Regular Expression Functions in stringr

Similar to basic string manipulation, the stringr package also offers regex functionality. In some cases the stringr performs the same functions as certain base R functions but with more consistent syntax. In other cases stringr offers additional functionality that is not available in the base R functions. The stringr functions we’ll cover focus on detecting, locating, extracting, and replacing patterns along with string splitting.

# install stringr package
install.packages("stringr")

# load package
library(stringr)


Detecting Patterns

To detect whether a pattern is present (or absent) in a string vector use the str_detect(). This function is a wrapper for grepl().

# use the built in data set 'state.name'
head(state.name)
## [1] "Alabama"    "Alaska"     "Arizona"    "Arkansas"   "California"
## [6] "Colorado"

str_detect(state.name, pattern = "New")
##  [1] FALSE FALSE FALSE FALSE FALSE FALSE FALSE FALSE FALSE FALSE FALSE
## [12] FALSE FALSE FALSE FALSE FALSE FALSE FALSE FALSE FALSE FALSE FALSE
## [23] FALSE FALSE FALSE FALSE FALSE FALSE  TRUE  TRUE  TRUE  TRUE FALSE
## [34] FALSE FALSE FALSE FALSE FALSE FALSE FALSE FALSE FALSE FALSE FALSE
## [45] FALSE FALSE FALSE FALSE FALSE FALSE

# count the total matches by wrapping with sum
sum(str_detect(state.name, pattern = "New"))
## [1] 4


Locating Patterns

To locate the occurrences of patterns stringr offers two options: i) locate the first matching occurrence or ii) locate all occurrences. To locate the position of the first occurrence of a pattern in a string vector use str_locate(). The output provides the starting and ending position of the first match found within each element.

x <- c("abcd", "a22bc1d", "ab3453cd46", "a1bc44d")

# locate 1st sequence of 1 or more consecutive numbers
str_locate(x, "[0-9]+")
##      start end
## [1,]    NA  NA
## [2,]     2   3
## [3,]     3   6
## [4,]     2   2

To locate the positions of all pattern match occurrences in a character vector use str_locate_all(). The output provides a list the same length as the number of elements in the vector. Each list item will provide the starting and ending positions for each pattern match occurrence in its respective element.
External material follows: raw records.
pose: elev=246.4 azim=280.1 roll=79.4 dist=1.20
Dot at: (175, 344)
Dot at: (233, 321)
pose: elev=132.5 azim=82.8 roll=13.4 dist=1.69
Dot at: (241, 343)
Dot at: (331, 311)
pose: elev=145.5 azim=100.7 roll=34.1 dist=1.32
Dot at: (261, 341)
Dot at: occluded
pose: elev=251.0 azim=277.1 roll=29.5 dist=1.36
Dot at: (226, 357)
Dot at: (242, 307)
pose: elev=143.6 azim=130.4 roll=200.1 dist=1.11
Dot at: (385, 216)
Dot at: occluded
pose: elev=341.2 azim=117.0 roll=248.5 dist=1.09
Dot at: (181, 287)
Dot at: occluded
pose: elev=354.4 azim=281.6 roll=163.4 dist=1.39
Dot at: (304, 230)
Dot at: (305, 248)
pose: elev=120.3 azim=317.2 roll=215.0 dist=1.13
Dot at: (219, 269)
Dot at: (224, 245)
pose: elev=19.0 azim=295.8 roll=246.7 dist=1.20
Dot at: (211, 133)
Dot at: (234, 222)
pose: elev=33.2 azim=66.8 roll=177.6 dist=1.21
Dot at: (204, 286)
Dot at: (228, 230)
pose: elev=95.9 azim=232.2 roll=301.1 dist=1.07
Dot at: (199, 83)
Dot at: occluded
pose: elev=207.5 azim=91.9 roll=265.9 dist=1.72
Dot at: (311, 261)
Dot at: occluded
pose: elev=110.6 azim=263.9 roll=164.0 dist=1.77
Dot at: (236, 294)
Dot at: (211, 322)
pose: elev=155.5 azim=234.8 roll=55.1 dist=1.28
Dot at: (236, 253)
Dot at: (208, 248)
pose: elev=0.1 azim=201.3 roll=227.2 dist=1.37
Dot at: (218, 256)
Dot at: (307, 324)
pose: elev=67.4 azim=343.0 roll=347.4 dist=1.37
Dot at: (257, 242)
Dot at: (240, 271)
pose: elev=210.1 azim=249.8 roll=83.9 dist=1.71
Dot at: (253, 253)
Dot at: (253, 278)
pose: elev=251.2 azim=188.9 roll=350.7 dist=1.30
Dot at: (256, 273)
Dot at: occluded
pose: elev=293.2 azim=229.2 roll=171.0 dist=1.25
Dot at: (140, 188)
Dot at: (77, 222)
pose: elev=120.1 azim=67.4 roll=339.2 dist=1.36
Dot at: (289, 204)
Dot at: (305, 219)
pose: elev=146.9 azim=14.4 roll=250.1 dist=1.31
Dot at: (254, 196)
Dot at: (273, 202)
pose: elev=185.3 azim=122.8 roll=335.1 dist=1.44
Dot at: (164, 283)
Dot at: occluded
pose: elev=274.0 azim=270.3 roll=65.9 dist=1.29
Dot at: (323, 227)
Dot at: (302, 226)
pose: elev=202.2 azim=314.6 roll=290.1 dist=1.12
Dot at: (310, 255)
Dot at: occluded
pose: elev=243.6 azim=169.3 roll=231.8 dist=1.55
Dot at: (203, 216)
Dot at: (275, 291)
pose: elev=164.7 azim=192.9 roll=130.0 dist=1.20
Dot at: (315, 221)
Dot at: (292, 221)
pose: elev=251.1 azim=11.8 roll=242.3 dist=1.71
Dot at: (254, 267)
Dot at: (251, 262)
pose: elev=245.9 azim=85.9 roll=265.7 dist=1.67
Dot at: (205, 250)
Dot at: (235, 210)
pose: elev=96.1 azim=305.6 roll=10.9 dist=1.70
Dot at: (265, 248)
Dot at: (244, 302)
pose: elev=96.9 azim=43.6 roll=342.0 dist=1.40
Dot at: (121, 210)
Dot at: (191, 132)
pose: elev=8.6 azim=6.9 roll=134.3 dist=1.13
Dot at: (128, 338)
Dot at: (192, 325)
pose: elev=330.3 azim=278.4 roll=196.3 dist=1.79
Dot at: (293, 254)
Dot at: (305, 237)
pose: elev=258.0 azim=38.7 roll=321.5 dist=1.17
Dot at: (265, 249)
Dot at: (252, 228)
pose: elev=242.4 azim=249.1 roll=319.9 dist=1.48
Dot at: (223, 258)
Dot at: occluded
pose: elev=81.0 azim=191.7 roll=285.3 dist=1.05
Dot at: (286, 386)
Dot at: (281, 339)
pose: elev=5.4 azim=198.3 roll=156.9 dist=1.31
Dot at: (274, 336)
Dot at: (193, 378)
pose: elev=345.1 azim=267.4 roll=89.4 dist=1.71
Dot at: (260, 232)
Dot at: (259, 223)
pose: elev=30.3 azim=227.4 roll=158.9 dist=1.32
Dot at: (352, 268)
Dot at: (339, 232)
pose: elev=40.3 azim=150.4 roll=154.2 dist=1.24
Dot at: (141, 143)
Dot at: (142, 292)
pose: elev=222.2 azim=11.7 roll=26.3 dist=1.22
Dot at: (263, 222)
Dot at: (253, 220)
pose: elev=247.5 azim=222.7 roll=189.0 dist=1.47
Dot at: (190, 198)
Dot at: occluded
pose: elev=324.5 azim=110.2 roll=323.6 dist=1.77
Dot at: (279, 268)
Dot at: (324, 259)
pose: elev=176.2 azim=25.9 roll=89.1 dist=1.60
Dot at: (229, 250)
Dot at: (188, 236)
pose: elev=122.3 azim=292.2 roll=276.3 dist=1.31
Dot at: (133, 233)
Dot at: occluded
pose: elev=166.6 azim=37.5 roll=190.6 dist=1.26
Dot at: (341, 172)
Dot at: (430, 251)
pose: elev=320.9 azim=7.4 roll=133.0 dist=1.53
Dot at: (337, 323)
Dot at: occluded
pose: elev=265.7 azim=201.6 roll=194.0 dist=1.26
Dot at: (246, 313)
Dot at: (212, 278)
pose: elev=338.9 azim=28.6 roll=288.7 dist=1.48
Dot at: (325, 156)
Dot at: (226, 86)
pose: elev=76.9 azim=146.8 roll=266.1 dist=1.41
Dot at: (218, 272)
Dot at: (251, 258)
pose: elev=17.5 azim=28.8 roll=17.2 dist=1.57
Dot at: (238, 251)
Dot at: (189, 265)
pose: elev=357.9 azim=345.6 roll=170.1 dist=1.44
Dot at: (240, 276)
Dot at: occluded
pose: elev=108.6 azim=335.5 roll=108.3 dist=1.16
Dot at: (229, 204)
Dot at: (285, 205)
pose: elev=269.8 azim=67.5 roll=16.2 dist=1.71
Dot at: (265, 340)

# locate all sequences of 1 or more consecutive numbers
str_locate_all(x, "[0-9]+")
## [[1]]
##      start end
## 
## [[2]]
##      start end
## [1,]     2   3
## [2,]     6   6
## 
## [[3]]
##      start end
## [1,]     3   6
## [2,]     9  10
## 
## [[4]]
##      start end
## [1,]     2   2
## [2,]     5   6


Extracting Patterns

For extracting a string containing a pattern, stringr offers two primary options: i) extract the first matching occurrence or ii) extract all occurrences. To extract the first occurrence of a pattern in a character vector use str_extract(). The output will be the same length as the string and if no match is found the output will be NA for that element.

y <- c("I use R #useR2014", "I use R and love R #useR2015", "Beer")

str_extract(y, pattern = "R")
## [1] "R" "R" NA

To extract all occurrences of a pattern in a character vector use str_extract_all(). The output provides a list the same length as the number of elements in the vector. Each list item will provide the matching pattern occurrence within that relative vector element.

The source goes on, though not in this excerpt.